▶ **TEXT**
Hyperloop brings airplane speeds to ground level, safely. Passengers and cargo capsules will hover through a network of low-pressure tubes between cities and transforming travel time from hours to minutes.
What is Hyper loop?
The Hyperloop concept as it is widely known was proposed by billionaire industrialist Elon Musk, CEO of the aerospace firm SpaceX and the guy behind Tesla (as well as, in the last year, a number of public gaffes). It’s a reaction to the California High-Speed Rail System currently under development, a bullet train Musk feels is lackluster (and which, it is alleged, will be one of the most expensive and slow-moving in the world).
A one way trip between San Francisco and Los Angeles on the Hyperloop could take about 35 minutes.
Musk’s Hyperloop consists of two massive tubes extending from San Francisco to Los Angeles. Pods carrying passengers would travel through the tubes at speeds topping out over 700 mph. Imagine the pneumatic tubes people in The Jetsons use to move around buildings, but on a much bigger scale. For propulsion, magnetic accelerators will be planted along the length of the tube, propelling the pods forward. The tubes would house a low pressure environment, surrounding the pod with a cushion of air that permits the pod to move safely at such high speeds, like a puck gliding over an air hockey table.
Given the tight quarters in the tube, pressure buildup in front of the pod could be a problem. The tube needs a system to keep air from building up in this way. Musk’s design recommends an air compressor on the front of the pod that will move air from the front to the tail, keeping it aloft and preventing pressure building up due to air displacement. A one way trip on the Hyperloop is projected to take about 35 minutes (for comparison, traveling the same distance by car takes roughly six hours).
The Hyperloop concept operates by sending specially designed “capsules” or “pods” through a steel tube maintained at a partial vacuum. In Musk’s original concept, each capsule floats on a 0.02–0.05 in (0.5–1.3 mm) layer of air provided under pressure to air-caster “skis”, similar to how pucks are levitated above an air hockey table, while still allowing faster speeds than wheels can sustain. Hyperloop One’s technology uses passive maglev for the same purpose. Linear induction motors located along the tube would accelerate and decelerate the capsule to the appropriate speed for each section of the tube route. With rolling resistance eliminated and air resistance greatly reduced, the capsules can glide for the bulk of the journey. In Musk’s original Hyperloop concept, an electrically driven inlet fan and axial compressor would be placed at the nose of the capsule to “actively transfer high-pressure air from the front to the rear of the vessel”, resolving the problem of air pressure building in front of the vehicle, slowing it down. A fraction of the air is shunted to the skis for additional pressure, augmenting that gain passively from lift due to their shape. Hyperloop One’s system does away with the compressor.
In the alpha-level concept, passenger-only pods are to be 7 ft 4 in (2.23 m) in diameter and projected to reach a top speed of 760 mph (1,220 km/h) to maintain aerodynamic efficiency. The design proposes passengers experience a maximum inertial acceleration of 0.5 g, about 2 or 3 times that of a commercial airliner on takeoff and landing.
The general idea of trains or other transportation traveling through evacuated tubes dates back more than a century, although the atmospheric railway was never a commercial success.

▶ **TASKS**
a: List every measurement in the Hyperloop text that is given in both imperial and metric units.
b: Please carry the Hyperloop text forward from its final sentence.

▶ **Dataset entries**
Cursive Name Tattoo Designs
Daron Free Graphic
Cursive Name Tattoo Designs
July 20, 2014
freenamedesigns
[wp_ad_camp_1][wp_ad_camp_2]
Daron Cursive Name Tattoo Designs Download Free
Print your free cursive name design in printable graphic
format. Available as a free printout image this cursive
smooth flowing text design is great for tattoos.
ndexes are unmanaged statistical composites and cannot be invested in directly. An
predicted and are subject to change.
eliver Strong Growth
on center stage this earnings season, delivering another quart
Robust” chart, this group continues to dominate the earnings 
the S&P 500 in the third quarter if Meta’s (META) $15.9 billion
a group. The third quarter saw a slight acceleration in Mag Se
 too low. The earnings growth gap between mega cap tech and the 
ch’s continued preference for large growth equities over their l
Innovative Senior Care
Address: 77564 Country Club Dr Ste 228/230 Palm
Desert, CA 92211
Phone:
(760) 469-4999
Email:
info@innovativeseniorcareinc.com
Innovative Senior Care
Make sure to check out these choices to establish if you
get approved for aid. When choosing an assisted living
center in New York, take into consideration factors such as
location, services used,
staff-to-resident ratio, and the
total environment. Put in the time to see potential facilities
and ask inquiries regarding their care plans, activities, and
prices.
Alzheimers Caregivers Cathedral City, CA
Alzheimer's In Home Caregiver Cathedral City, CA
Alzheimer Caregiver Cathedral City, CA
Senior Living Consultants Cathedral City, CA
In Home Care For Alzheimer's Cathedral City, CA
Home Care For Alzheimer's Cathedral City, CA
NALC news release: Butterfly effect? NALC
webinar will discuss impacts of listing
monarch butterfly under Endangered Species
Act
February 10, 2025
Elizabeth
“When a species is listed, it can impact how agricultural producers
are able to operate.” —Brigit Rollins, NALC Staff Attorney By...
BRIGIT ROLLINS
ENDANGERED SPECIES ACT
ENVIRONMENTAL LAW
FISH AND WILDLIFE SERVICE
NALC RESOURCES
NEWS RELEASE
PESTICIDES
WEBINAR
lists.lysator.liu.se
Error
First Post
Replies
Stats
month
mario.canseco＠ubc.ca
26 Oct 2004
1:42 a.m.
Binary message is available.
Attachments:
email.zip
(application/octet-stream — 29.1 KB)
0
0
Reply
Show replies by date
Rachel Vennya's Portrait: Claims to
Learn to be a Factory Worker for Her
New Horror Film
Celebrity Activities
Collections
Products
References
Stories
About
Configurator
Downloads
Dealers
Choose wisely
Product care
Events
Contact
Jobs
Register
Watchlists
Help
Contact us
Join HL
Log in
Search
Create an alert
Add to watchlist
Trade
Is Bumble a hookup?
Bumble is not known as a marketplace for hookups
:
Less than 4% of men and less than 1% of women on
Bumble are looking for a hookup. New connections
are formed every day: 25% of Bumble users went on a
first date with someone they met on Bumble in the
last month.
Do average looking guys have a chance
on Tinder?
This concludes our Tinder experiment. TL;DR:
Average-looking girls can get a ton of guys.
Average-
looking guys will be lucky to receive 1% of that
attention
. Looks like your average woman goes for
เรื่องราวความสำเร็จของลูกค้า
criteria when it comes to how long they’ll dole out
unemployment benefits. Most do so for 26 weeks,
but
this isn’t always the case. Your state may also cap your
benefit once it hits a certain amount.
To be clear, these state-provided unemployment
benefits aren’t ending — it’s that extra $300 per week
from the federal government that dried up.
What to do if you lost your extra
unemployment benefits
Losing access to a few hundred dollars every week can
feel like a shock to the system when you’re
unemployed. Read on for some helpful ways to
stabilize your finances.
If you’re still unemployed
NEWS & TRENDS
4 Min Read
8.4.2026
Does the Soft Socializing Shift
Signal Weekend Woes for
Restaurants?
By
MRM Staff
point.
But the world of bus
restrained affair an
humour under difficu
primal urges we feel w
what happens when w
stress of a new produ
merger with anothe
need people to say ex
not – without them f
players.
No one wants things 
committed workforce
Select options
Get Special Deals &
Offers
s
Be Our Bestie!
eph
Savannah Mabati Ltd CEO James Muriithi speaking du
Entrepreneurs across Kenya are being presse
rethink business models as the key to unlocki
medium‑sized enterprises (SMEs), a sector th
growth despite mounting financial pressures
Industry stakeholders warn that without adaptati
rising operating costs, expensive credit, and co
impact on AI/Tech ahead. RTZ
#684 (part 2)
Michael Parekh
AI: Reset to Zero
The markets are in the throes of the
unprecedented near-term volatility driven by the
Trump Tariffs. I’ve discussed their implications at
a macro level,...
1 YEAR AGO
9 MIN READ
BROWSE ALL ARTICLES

▶ **OUTPUTS IN ORDER**
a:
- 0.02–0.05 in (0.5–1.3 mm)
- 7 ft 4 in (2.23 m)
- 760 mph (1,220 km/h)

b:
Musk first mentioned that he was thinking about a concept for a “fifth mode of transport”, calling it the Hyperloop, in July 2012 at a PandoDaily event in Santa Monica, California. This hypothetical high-speed mode of transportation would have the following characteristics: immunity to weather, collision free, twice the speed of a plane, low power consumption, and energy storage for 24-hour operations. The name Hyperloop was chosen because it would go in a loop. Musk envisions the more advanced versions will be able to go at hypersonic speed. In May 2013, Musk likened the Hyperloop to a “cross between a Concorde and a railgun and an air hockey table”.
From late 2012 until August 2013, a group of engineers from both Tesla and SpaceX worked on the conceptual modeling of Hyperloop. An early system design was published in the Tesla and SpaceX blogs which describes one potential design, function, pathway, and cost of a hyperloop system. According to the alpha design, pods would accelerate to cruising speed gradually using a linear electric motor and glide above their track on air bearings through tubes above ground on columns or below ground in tunnels to avoid the dangers of grade crossings. An ideal hyperloop system will be more energy-efficient, quiet, and autonomous than existing modes of mass transit. Musk has also invited feedback to “see if the people can find ways to improve it”. The Hyperloop Alpha was released as an open source design. The word mark “HYPERLOOP“, applicable to “high-speed transportation of goods in tubes” was issued to SpaceX on April 4, 2017.
In June 2015, SpaceX announced that it would build a 1-mile-long (1.6 km) test track to be located next to SpaceX’s Hawthorne facility. The track would be used to test pod designs supplied by third parties in the competition.
By November 2015, with several commercial companies and dozens of student teams pursuing the development of Hyperloop technologies, the Wall Street Journal asserted that “The Hyperloop Movement”, as some of its unaffiliated members refer to themselves, is officially bigger than the man who started it.”
The MIT Hyperloop team developed the first Hyperloop pod prototype, which they unveiled at the MIT Museum on May 13, 2016. Their design uses electrodynamic suspension for levitating and eddy current braking.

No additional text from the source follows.